TIM FISCHER: We shall see. We shall see.

JACQUI LAMBIE: …I hope – I hope the power and you people wanting those power positions in Parliament were worth turning your backs on the people in the bush and that’s exactly what you’ve done and thank God there’s Independents up there fighting like hell and moving into your spot.

TONY JONES: All right. Now, Alan Jones, I interrupted your interruption but…

ALAN JONES: Sorry, but Jacqui is right. Look, here, this is just A – this is just A…

JACQUI LAMBIE: I was warming you up.

Essentially, the sophisticated Alan Jones, ably assisted by the plain talking Jacqui Lambie succeeded in simplifying a complex issue to one of struggling Aussie farmers versus foreign multi-national miners. It was one that all Australians could understand. By the end of the program, the representatives of both the major parties, Fischer and Butler, found themselves on the wrong side of the argument.

The latest Newspoll shows the Prime Minster with an approval rating of just 33 percent. The opposition leader, Bill Shorten even worse at 27 percent. It’s fair to say that both leaders are on the nose with voters. 

On the other hand, according to Newspoll, if an election were held tomorrow, Labor would win comfortably 53 – 47 per cent, two party preferred. That’s with the grossly unpopular Bill Shorten at the helm. 

What does that suggest? Pretty much the same as what happened in 2013 when the LNP came to power and Tony Abbott was made PM. Unlike Kevin Rudd in 2007 who enjoyed high approval ratings at the time, Mr Abbott’s were quite low in 2013 which meant that voters weren’t so much keen on seeing him as PM, as they simply wanted to get rid of Labor. They thought that after six years of turmoil within Labor ranks, anything would be better. Now they feel that perhaps they were wrong. That doesn’t mean voters want Labor back in power and certainly not with Shorten as leader. People seem increasingly frustrated with the limited choice available to them. 

Every indication I get is that people are sick and tired of both major parties and the career politicians they breed. They’re tired of partisan politics that stifles meaningful debate on important issues in favour of a contest between combatants hell bent on winning an argument rather than finding a solution.  

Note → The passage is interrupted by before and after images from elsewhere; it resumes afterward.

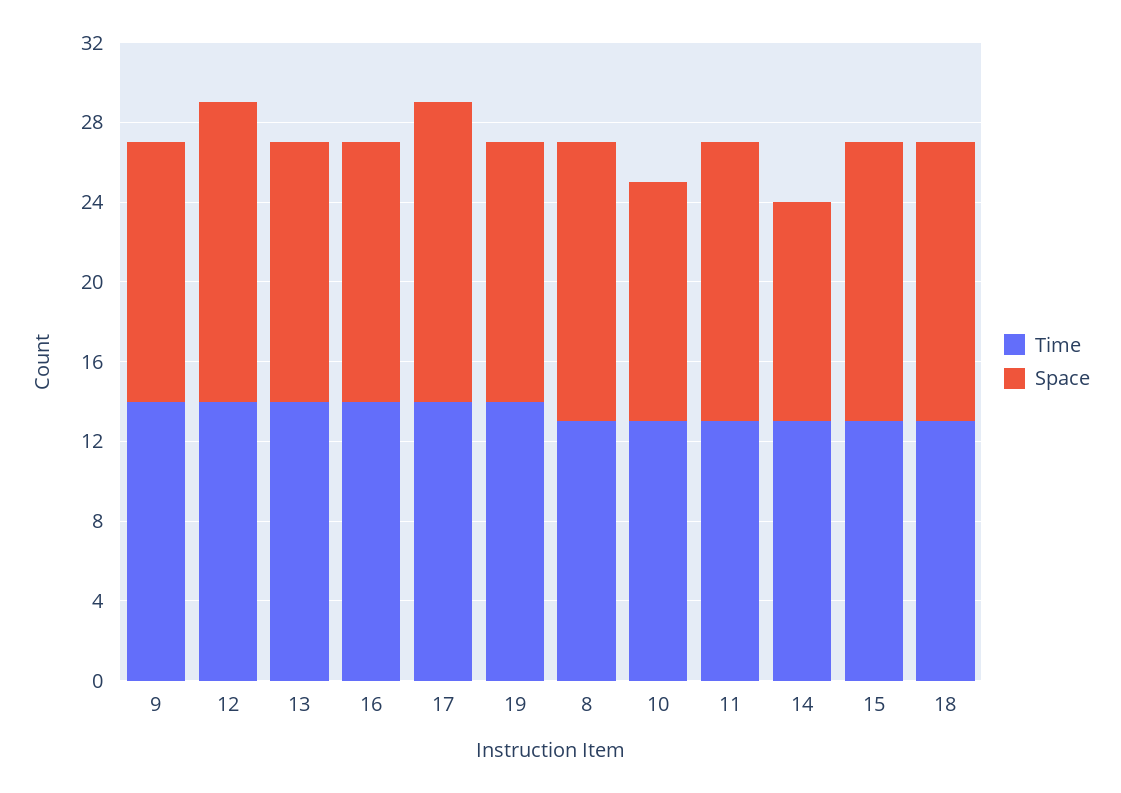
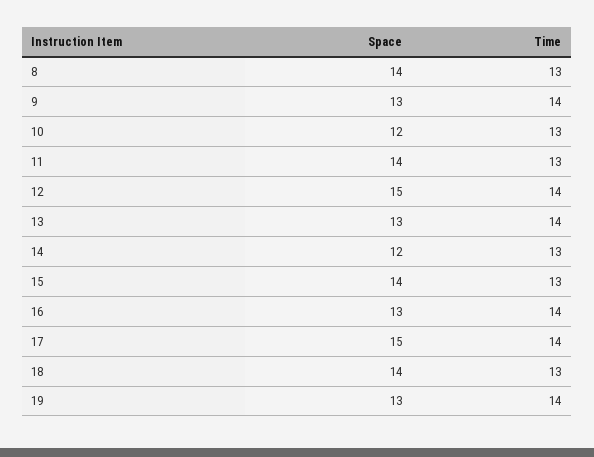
  {
    "Time": {
      "9": 14,
      "12": 14,
      "13": 14,
      "16": 14,
      "17": 14,
      "19": 14,
      "8": 13,
      "10": 13,
      "11": 13,
      "14": 13,
      "15": 13,
      "18": 13
    },
    "Space": {
      "9": 13,
      "12": 15,
      "13": 13,
      "16": 13,
      "17": 15,
      "19": 13,
      "8": 14,
      "10": 12,
      "11": 14,
-     "14": 11,
+     "14": 12,
      "15": 14,
      "18": 14
    }
  }

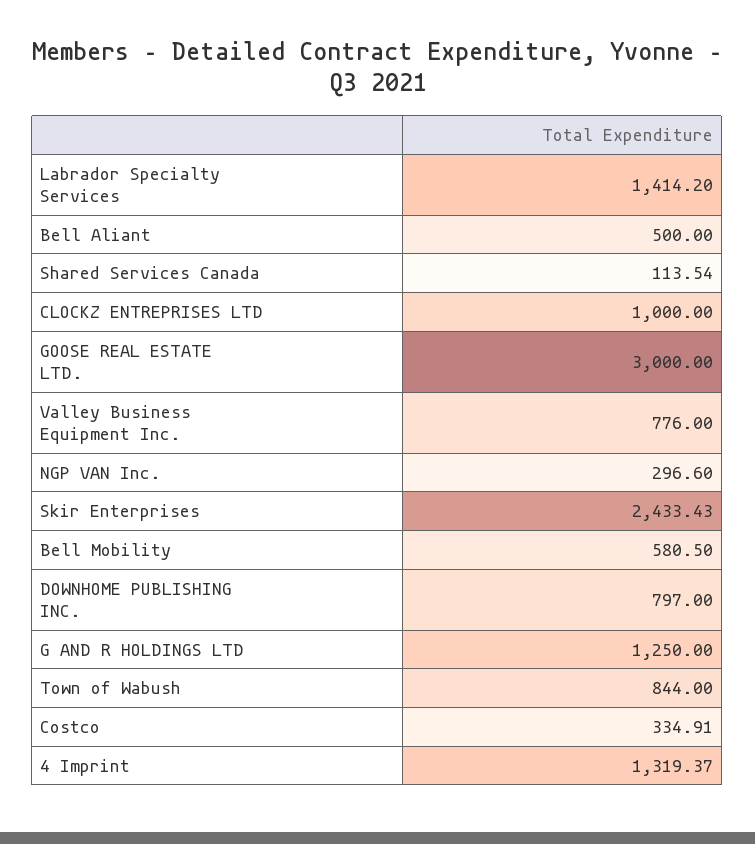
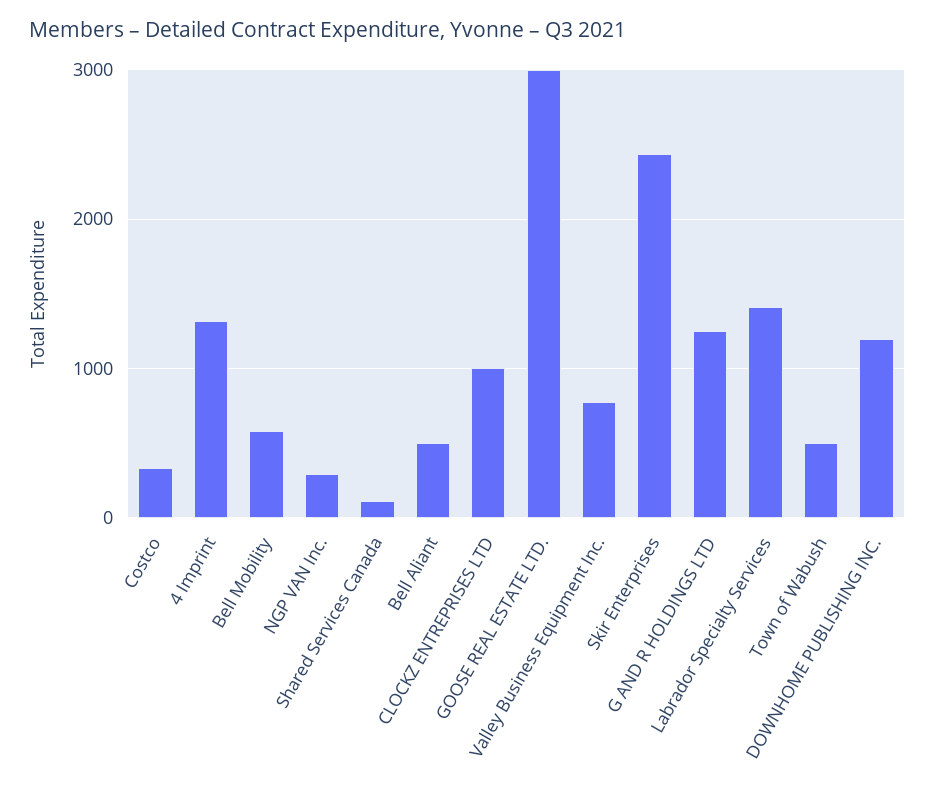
  {
    "Labrador Specialty Services": 1414.2,
    "Bell Aliant": 500,
    "Shared Services Canada": 113.54,
    "CLOCKZ ENTREPRISES LTD": 1000,
    "GOOSE REAL ESTATE LTD.": 3000,
    "Valley Business Equipment Inc.": 776,
    "NGP VAN Inc.": 296.6,
    "Skir Enterprises": 2433.43,
    "Bell Mobility": 580.5,
-   "DOWNHOME PUBLISHING INC.": 797,
+   "DOWNHOME PUBLISHING INC.": 1200,
    "G AND R HOLDINGS LTD": 1250,
-   "Town of Wabush": 844,
+   "Town of Wabush": 500,
    "Costco": 334.91,
    "4 Imprint": 1319.37
  }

People are looking for authenticity and integrity. They’re warming to people like Barnaby Joyce (who openly opposes the Shenhua mine proposal) and independents like Jacqui Lambie who, after an inauspicious start to her career with the ‘I’m looking for a man with a package between their legs’ interview on Hobart’s HEART 107.3 is taking the job seriously. Unfettered by party politics she is choosing causes that reflect the real needs of everyday Australians while not going out of her way to be divisive.

Q & A may consider dumping serving politicians altogether from its panel. Apart from a few exceptions they normally add very little to open debate, all too often spending more time tearing down their opposition than explaining solutions of their own. 

Like John Laws when he was at the top his game, Alan Jones can sense the changing mood of an audience. Without changing his own persona, he can adapt his tone from his 2GB Breakfast show to the audience on Q & A. Many of the tweets I read on this and his previous appearance on the program show that he has been a big, pleasant, surprise for many regular viewers who aren’t his listeners and has gone a long way to win some hitherto haters over.

Like John Laws before him Alan Jones has tried, but so far has been unsuccessful in becoming a mainstream television star. That spare chair that Tony Abbott has left vacant for that past month at Q & A could become his. 

Right now with most of the conservative media gunning for Q & A, it needs all the friends it can get. Alan Jones could turn out to be the best friend it ever had.